Bachelet emphasized the role of campesinos and women in enhancing food security in Chile, stressing the importance of explicitly supporting these agricultural producers via government policy.
"It is absolutely necessary to empower rural women by supporting them in income generation, managing family resources" - Bachelet #UNFAO39— FAO Newsroom (@FAOnews) June 6, 2015
The Global Food Security Index, an an annual index of 109 countries by The Economist measuring food affordability, availability, quality and safety, has recognized Chile as the Latin American leader in food security for four years running.
Lula discussed Brazil's achievements in tackling hunger during his McDougal memorial lecture, a FAO tradition for more than 50 years honoring one of the founding members of the organization, Australian Frank L. McDougal.
Lula highlighted hunger as a problem of social and economic inequality and called for action on hunger through social protections and inclusion of all levels of society as agents of building food security.
Tackling hunger NEED NOT be expensive says Lula. In Brazil we spent just .5% of GDP to help 54 million ppl out of hunger. #UNFAO39— FAO Newsroom (@FAOnews) June 6, 2015
The FAO has pointed to social protection as a crucial and financially viable measure for countries to increase their food security, singling out Brazil's anti-poverty social welfare program known as Bolsa Familia as an effective model in tackling hunger while using less 1 percent of national income.
Brazil cut the proportion of hungry people by one third between 2000-2002 and 2005-2007, according to the FAO. Lula's social policies aimed at aiding the country's poor are considered to be a key factor in Brazil's achievements in hunger reduction.
Italy's Mattarella echoed Bachelet's and Lula's calls for support for agricultural producers, highlighting the global fight against poverty and for universal rights to food and water as essential to building peace.
The FAO conference is being attended by 14 heads of state and over 130 ministers from the organization's 197 member states. In addition to setting the FAO budget and electing the organization's next Director General, the conference will also include presentations of awards to countries making progress in the global fight against hunger.
Ahead of the conference, FAO Director General Jose Graziano da Silva called for a “new and holistic way of thinking and acting” to change world food production in order to ensure the right to food while making food systems sustainable to help mitigate the risks climate change poses to global food security.
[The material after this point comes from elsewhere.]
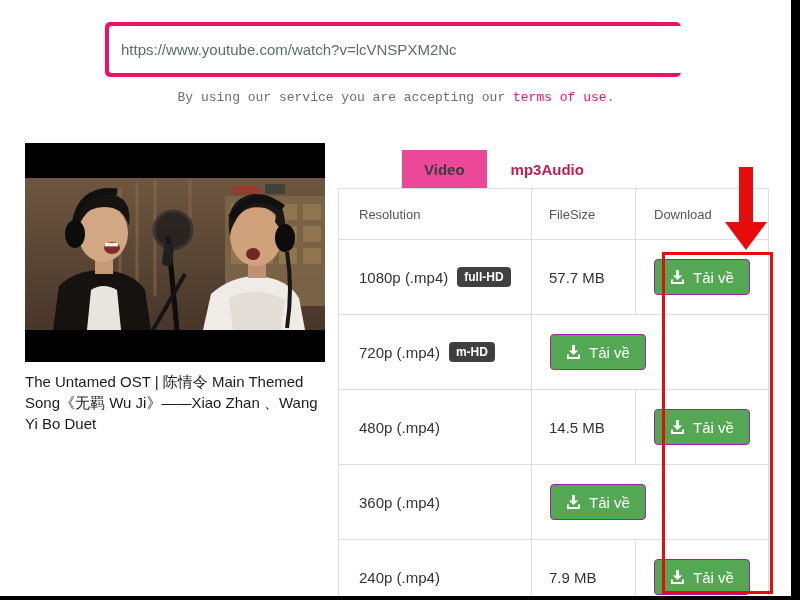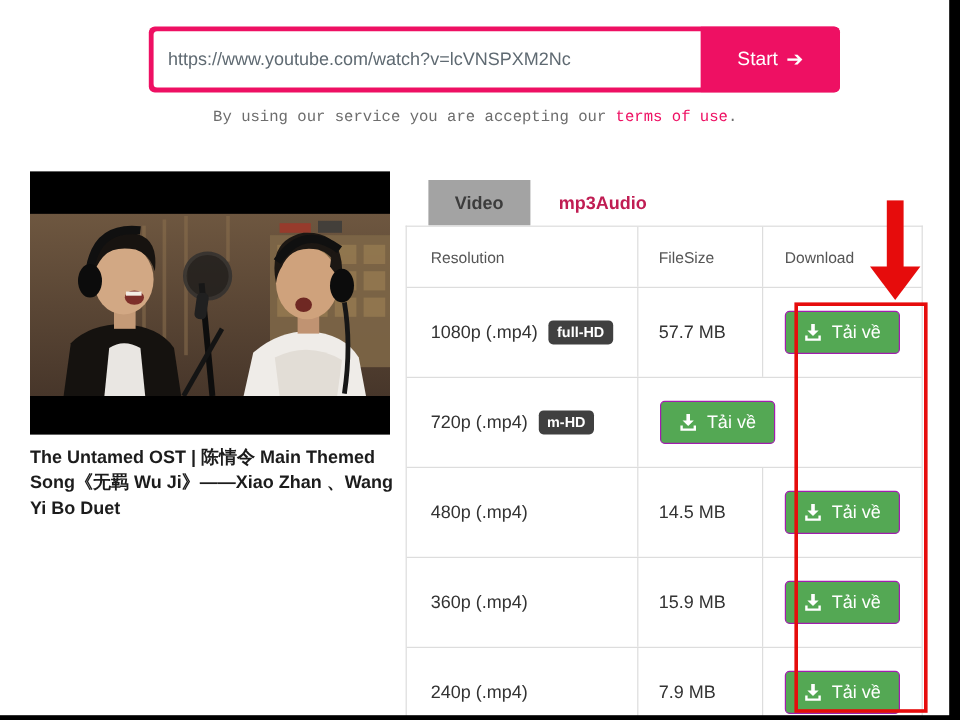"https://www.youtube.com/watch?v=lcVNSPXM" .search-box { left: 124px -> 105px }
"Food for all must be part of the solution to climate change, and agriculture can boost the transition towards resilient, low-carbon societies and economies," Graziano da Silva said. "It's up to us to make that happen."
Graziano da Silva was reelected for a second term as FAO Director General on Saturday.
On Sunday, four Latin American and Caribbean countries – Bolivia, Costa Rica, Dominican Republic, and Suriname – will be among 15 countries recognized for achieving the Millennium Development Goal of cutting hunger in half in their countries.
The FAO conference is scheduled to run until June 13.